-- Instructions for the task --
Return the tail of the records exactly, starting from the line containing "Столкнулись с трудностями в сфере" and ending with the final line.

-- Data section --
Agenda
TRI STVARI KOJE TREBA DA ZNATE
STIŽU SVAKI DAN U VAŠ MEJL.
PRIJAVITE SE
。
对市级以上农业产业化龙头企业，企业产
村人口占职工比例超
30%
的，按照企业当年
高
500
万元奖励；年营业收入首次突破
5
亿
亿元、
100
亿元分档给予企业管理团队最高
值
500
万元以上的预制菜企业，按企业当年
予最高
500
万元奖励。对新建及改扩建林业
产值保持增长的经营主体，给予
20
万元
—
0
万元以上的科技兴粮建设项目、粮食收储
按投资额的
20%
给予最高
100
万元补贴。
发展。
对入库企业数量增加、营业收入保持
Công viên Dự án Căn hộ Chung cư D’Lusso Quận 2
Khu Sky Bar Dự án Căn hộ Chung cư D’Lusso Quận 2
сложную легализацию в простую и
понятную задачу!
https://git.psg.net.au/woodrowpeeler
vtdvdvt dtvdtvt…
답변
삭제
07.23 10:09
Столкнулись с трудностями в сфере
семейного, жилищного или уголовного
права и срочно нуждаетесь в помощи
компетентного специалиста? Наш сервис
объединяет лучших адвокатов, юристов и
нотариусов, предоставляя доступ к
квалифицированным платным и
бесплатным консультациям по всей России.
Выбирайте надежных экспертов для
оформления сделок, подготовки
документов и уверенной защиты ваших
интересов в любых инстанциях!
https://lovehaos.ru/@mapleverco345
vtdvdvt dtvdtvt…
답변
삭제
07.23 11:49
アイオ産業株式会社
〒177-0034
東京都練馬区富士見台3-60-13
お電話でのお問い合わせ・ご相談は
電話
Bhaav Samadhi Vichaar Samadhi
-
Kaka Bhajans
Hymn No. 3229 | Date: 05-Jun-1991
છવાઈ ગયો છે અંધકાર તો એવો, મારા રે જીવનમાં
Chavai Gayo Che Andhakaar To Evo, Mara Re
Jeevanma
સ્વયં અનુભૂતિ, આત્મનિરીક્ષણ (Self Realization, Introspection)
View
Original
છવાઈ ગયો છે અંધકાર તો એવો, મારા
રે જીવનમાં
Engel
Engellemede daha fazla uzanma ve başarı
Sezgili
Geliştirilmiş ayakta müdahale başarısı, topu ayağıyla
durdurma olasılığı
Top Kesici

-- Exercise response --
Столкнулись с трудностями в сфере
семейного, жилищного или уголовного
права и срочно нуждаетесь в помощи
компетентного специалиста? Наш сервис
объединяет лучших адвокатов, юристов и
нотариусов, предоставляя доступ к
квалифицированным платным и
бесплатным консультациям по всей России.
Выбирайте надежных экспертов для
оформления сделок, подготовки
документов и уверенной защиты ваших
интересов в любых инстанциях!
https://lovehaos.ru/@mapleverco345
vtdvdvt dtvdtvt…
답변
삭제
07.23 11:49
アイオ産業株式会社
〒177-0034
東京都練馬区富士見台3-60-13
お電話でのお問い合わせ・ご相談は
電話
Bhaav Samadhi Vichaar Samadhi
-
Kaka Bhajans
Hymn No. 3229 | Date: 05-Jun-1991
છવાઈ ગયો છે અંધકાર તો એવો, મારા રે જીવનમાં
Chavai Gayo Che Andhakaar To Evo, Mara Re
Jeevanma
સ્વયં અનુભૂતિ, આત્મનિરીક્ષણ (Self Realization, Introspection)
View
Original
છવાઈ ગયો છે અંધકાર તો એવો, મારા
રે જીવનમાં
Engel
Engellemede daha fazla uzanma ve başarı
Sezgili
Geliştirilmiş ayakta müdahale başarısı, topu ayağıyla
durdurma olasılığı
Top Kesici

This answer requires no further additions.